05 La supplenza breve e saltuaria
Serve a sostituire personale ATA temporaneamente assente (malattia, maternità, permessi). La conferisce direttamente la singola scuola dalle proprie graduatorie d'istituto (terza fascia). È il canale da cui parte, in genere, chi si affaccia per la prima volta al lavoro nella scuola.
06 Accettazione e rinuncia
Quando arriva una proposta di nomina, va data un'accettazione esplicita entro il termine indicato (in genere pochi giorni), pena la rinuncia automatica. Le regole su rinunce e possibilità di ricevere una seconda nomina cambiano di anno in anno con la circolare ministeriale sulle supplenze: conviene leggerla all'inizio di ogni stagione.
07 MAD e interpelli
Quando le graduatorie utili sono esaurite, la scuola può ricorrere a canali residuali. La MAD (messa a disposizione) è ammessa anche per l'ATA: è una candidatura spontanea inviata alle scuole, usata quando non c'è più personale negli elenchi ufficiali. Alcune scuole pubblicano anche interpelli (avvisi pubblici) prima di reperire personale esterno. La regola di fondo resta: prima le graduatorie, poi i canali residuali.
08 Come ti aiuta ScuolaGo
Conoscere le regole è metà del lavoro; l'altra metà è sapere dove sei tu. Con ScuolaGo puoi consultare la graduatoria della tua provincia e cercare il tuo nominativo (prima e seconda fascia), calcolare il punteggio con le tabelle ufficiali del profilo e stimare la tua posizione, capendo in quale provincia avresti più possibilità.
09 Domande frequenti
Da quale graduatoria arriva una supplenza annuale ATA?
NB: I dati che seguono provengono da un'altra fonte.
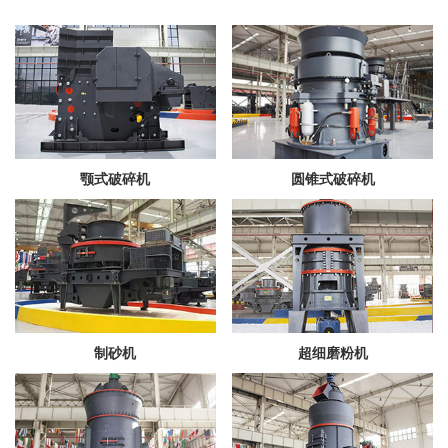
颚式破碎机
圆锥式破碎机
制砂机
超细磨粉机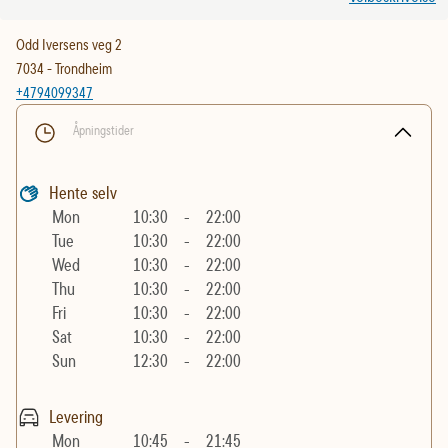
Odd Iversens veg 2
7034
-
Trondheim
+4794099347
Åpningstider
Hente selv
Mon
10:30
-
22:00
Tue
10:30
-
22:00
Wed
10:30
-
22:00
Thu
10:30
-
22:00
Fri
10:30
-
22:00
Sat
10:30
-
22:00
Sun
12:30
-
22:00
Levering
Mon
10:45
-
21:45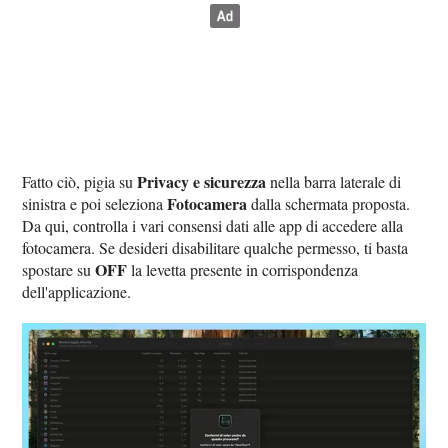
Privacy e sicurezza
Fatto ciò, pigia su
nella barra laterale di
Fotocamera
sinistra e poi seleziona
dalla schermata proposta.
Da qui, controlla i vari consensi dati alle app di accedere alla
fotocamera. Se desideri disabilitare qualche permesso, ti basta
OFF
spostare su
la levetta presente in corrispondenza
dell'applicazione.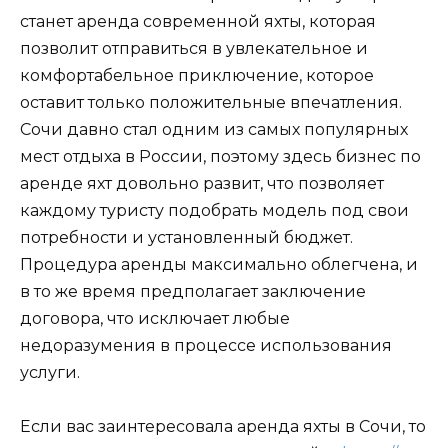
станет аренда современной яхты, которая
позволит отправиться в увлекательное и
комфортабельное приключение, которое
оставит только положительные впечатления.
Сочи давно стал одним из самых популярных
мест отдыха в России, поэтому здесь бизнес по
аренде яхт довольно развит, что позволяет
каждому туристу подобрать модель под свои
потребности и установленный бюджет.
Процедура аренды максимально облегчена, и
в то же время предполагает заключение
договора, что исключает любые
недоразумения в процессе использования
услуги.
Если вас заинтересовала аренда яхты в Сочи, то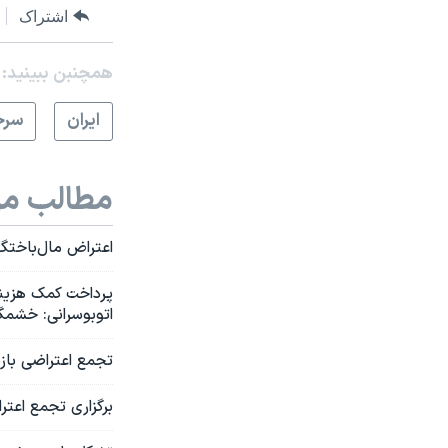
اشتراک
همچنبن ببینید:
ايران
سرخ
مطالب مر
اعتراض مال‌باختگ
پرداخت کمک هزینه
اتوبوسرانی: خشمگ
تجمع اعتراضی بازنشستگان مخابرات در ۱۲ ا
برگزاری تجمع اعتراضی معلمان در دست‌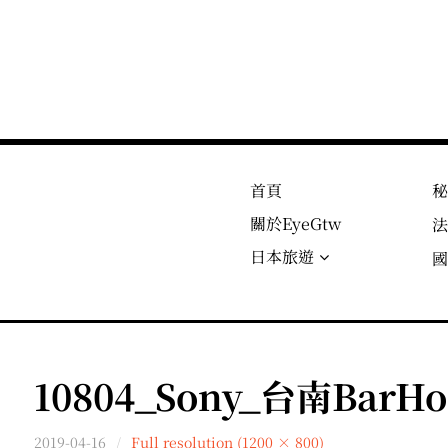
首頁
關於EyeGtw
日本旅遊
10804_Sony_台南BarHo
2019-04-16
Full resolution (1200 × 800)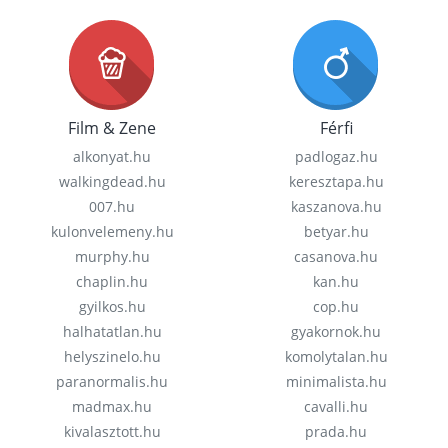
Film & Zene
Férfi
alkonyat.hu
padlogaz.hu
walkingdead.hu
keresztapa.hu
007.hu
kaszanova.hu
kulonvelemeny.hu
betyar.hu
murphy.hu
casanova.hu
chaplin.hu
kan.hu
gyilkos.hu
cop.hu
halhatatlan.hu
gyakornok.hu
helyszinelo.hu
komolytalan.hu
paranormalis.hu
minimalista.hu
madmax.hu
cavalli.hu
kivalasztott.hu
prada.hu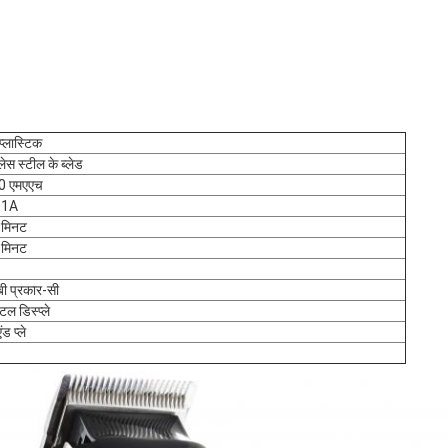
प्लास्टिक
लेस स्टील के ब्लेड
0 एमएएच
~1A
 मिनट
 मिनट
बी प्रकार-सी
ल डिस्प्ले
ंड प्ले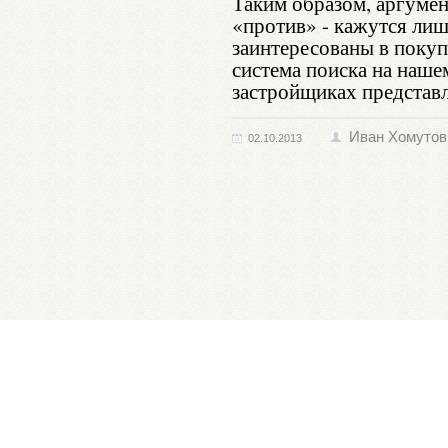
Таким образом, аргумен
«против» - кажутся лиш
заинтересованы в покуп
система поиска на наше
застройщиках представл
Иван Хомутов
02.10.2013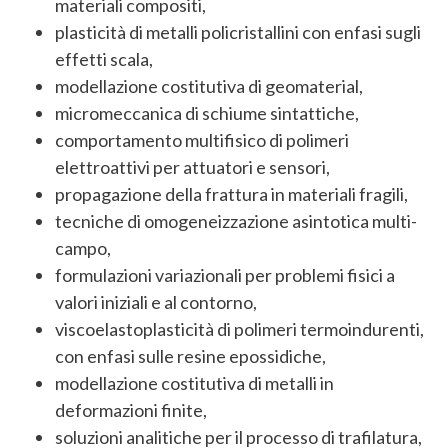
materiali compositi,
plasticità di metalli policristallini con enfasi sugli
effetti scala,
modellazione costitutiva di geomaterial,
micromeccanica di schiume sintattiche,
comportamento multifisico di polimeri
elettroattivi per attuatori e sensori,
propagazione della frattura in materiali fragili,
tecniche di omogeneizzazione asintotica multi-
campo,
formulazioni variazionali per problemi fisici a
valori iniziali e al contorno,
viscoelastoplasticità di polimeri termoindurenti,
con enfasi sulle resine epossidiche,
modellazione costitutiva di metalli in
deformazioni finite,
soluzioni analitiche per il processo di trafilatura,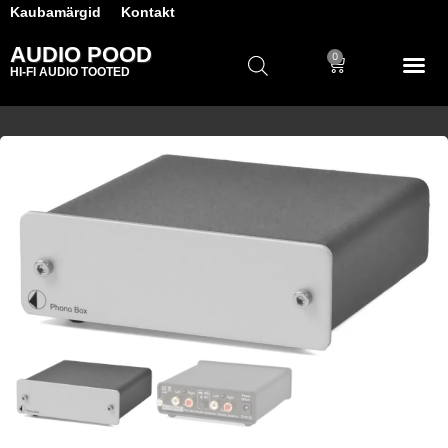
Kaubamärgid
Kontakt
AUDIO POOD
0
HI-FI AUDIO TOOTED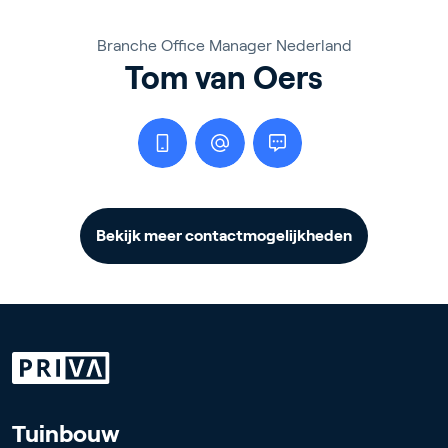
Branche Office Manager Nederland
Tom van Oers
Bekijk meer contactmogelijkheden
Tuinbouw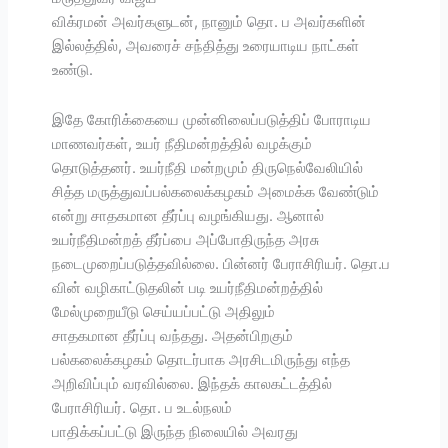
விக்ரமன் அவர்களுடன், நானும் தொ. ப அவர்களின்
இல்லத்தில், அவரைச் சந்தித்து உரையாடிய நாட்கள்
உண்டு.
இதே கோரிக்கையை முன்னிலைப்படுத்திப் போராடிய
மாணவர்கள், உயர் நீதிமன்றத்தில் வழக்கும்
தொடுத்தனர். உயர்நீதி மன்றமும் திருநெல்வேலியில்
சித்த மருத்துவப்பல்கலைக்கழகம் அமைக்க வேண்டும்
என்று சாதகமான தீர்ப்பு வழங்கியது. ஆனால்
உயர்நீதிமன்றத் தீர்ப்பை அப்போதிருந்த அரசு
நடைமுறைப்படுத்தவில்லை. பின்னர் பேராசிரியர். தொ.ப
வின் வழிகாட்டுதலின் படி உயர்நீதிமன்றத்தில்
மேல்முறையீடு செய்யப்பட்டு அதிலும்
சாதகமான தீர்ப்பு வந்தது. அதன்பிறகும்
பல்கலைக்கழகம் தொடர்பாக அரசிடமிருந்து எந்த
அறிவிப்பும் வரவில்லை. இந்தக் காலகட்டத்தில்
பேராசிரியர். தொ. ப உடல்நலம்
பாதிக்கப்பட்டு இருந்த நிலையில் அவரது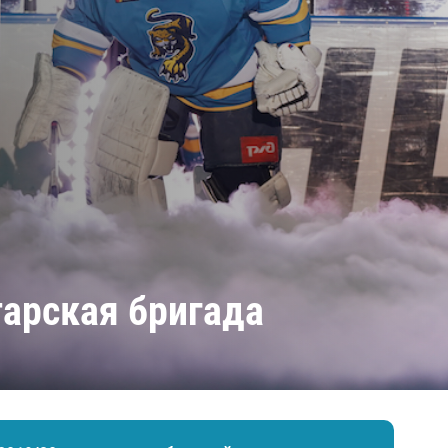
Амур
Барыс
Салават Юлаев
Сибирь
атарская бригада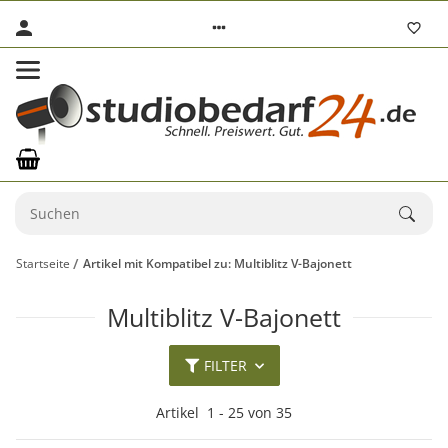
Startseite
Artikel mit Kompatibel zu: Multiblitz V-Bajonett
Multiblitz V-Bajonett
FILTER
Artikel
1
-
25
von
35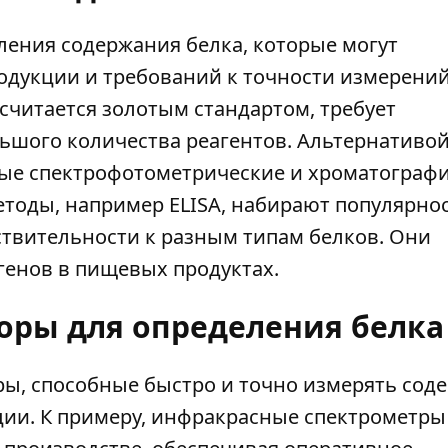
ления содержания белка, которые могут
одукции и требований к точности измерений
 считается золотым стандартом, требует
ьшого количества реагентов. Альтернативой
тые спектрофотометрические и хроматограф
етоды, например ELISA, набирают популярно
ствительности к разным типам белков. Они
генов в пищевых продуктах.
оры для определения белка
ы, способные быстро и точно измерять сод
ции. К примеру, инфракрасные спектрометры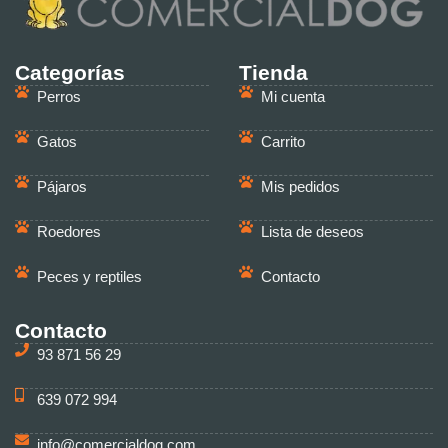
Categorías
Tienda
Perros
Mi cuenta
Gatos
Carrito
Pájaros
Mis pedidos
Roedores
Lista de deseos
Peces y reptiles
Contacto
Contacto
93 871 56 29
639 072 994
info@comercialdog.com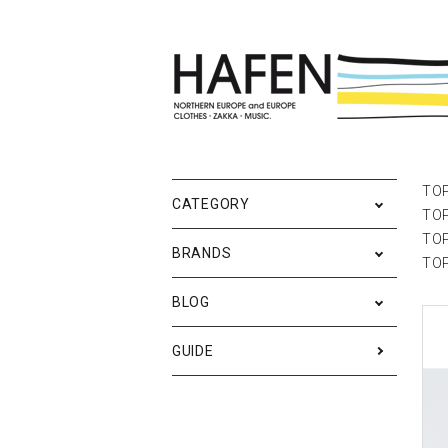
ポスター
ポスターブランドAtoZ
All
ポ
雑
Ne
TO
CATEGORY
TO
バッグ
Event
テ
実
TO
BRANDS
TO
iPhone・携帯ケース
ス
BLOG
メンズファッション
ア
RESTOCK / 再入荷
S
GUIDE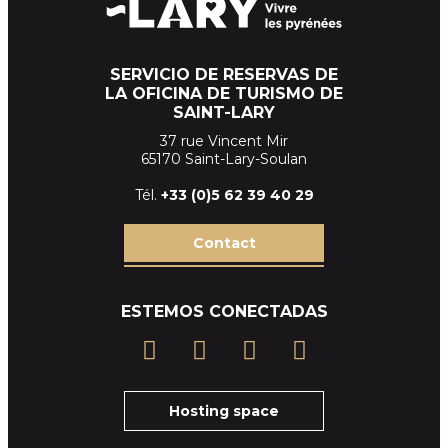
SERVICIO DE RESERVAS DE
LA OFICINA DE TURISMO DE
SAINT-LARY
37 rue Vincent Mir
65170 Saint-Lary-Soulan
Tél.
+33 (
0)5 62 39
40 29
Contact
ESTEMOS CONECTADAS
Hosting space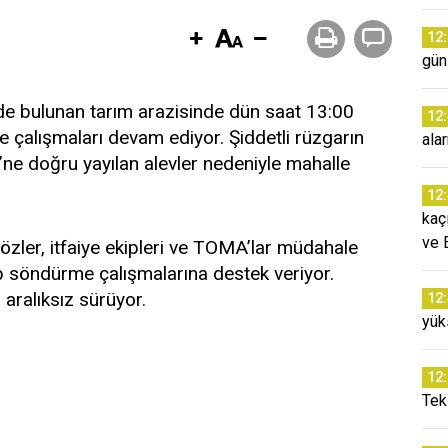
12
günl
’nde bulunan tarım arazisinde dün saat 13:00
12
 çalışmaları devam ediyor. Şiddetli rüzgarın
ala
si’ne doğru yayılan alevler nedeniyle mahalle
12
kaç
ve 
asözler, itfaiye ekipleri ve TOMA’lar müdahale
ip söndürme çalışmalarına destek veriyor.
 aralıksız sürüyor.
12
yük
12
Tek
Dalle graduatorie provinciali: prima la prima fascia (24 mesi), poi la seconda fascia dove esiste. Solo a esaurimento di queste si passa alle graduatorie d'istituto.
Che differenza c'è tra supplenza al 31 agosto e al 30 giugno?
La supplenza al 31 agosto è su posto vacante e copre anche l'estate; quella al 30 giugno è su posto solo disponibile e termina con le lezioni. Le graduatorie di provenienza sono le stesse.
Le supplenze brevi da chi vengono assegnate?
Direttamente dalla singola scuola, dalle proprie graduatorie di istituto (terza fascia). Servono a sostituire personale temporaneamente assente.
La MAD funziona per l'ATA?
Sì, ma è un canale residuale: la scuola vi ricorre solo quando le graduatorie provinciali e d'istituto sono esaurite e non riesce a reperire personale dagli elenchi ufficiali.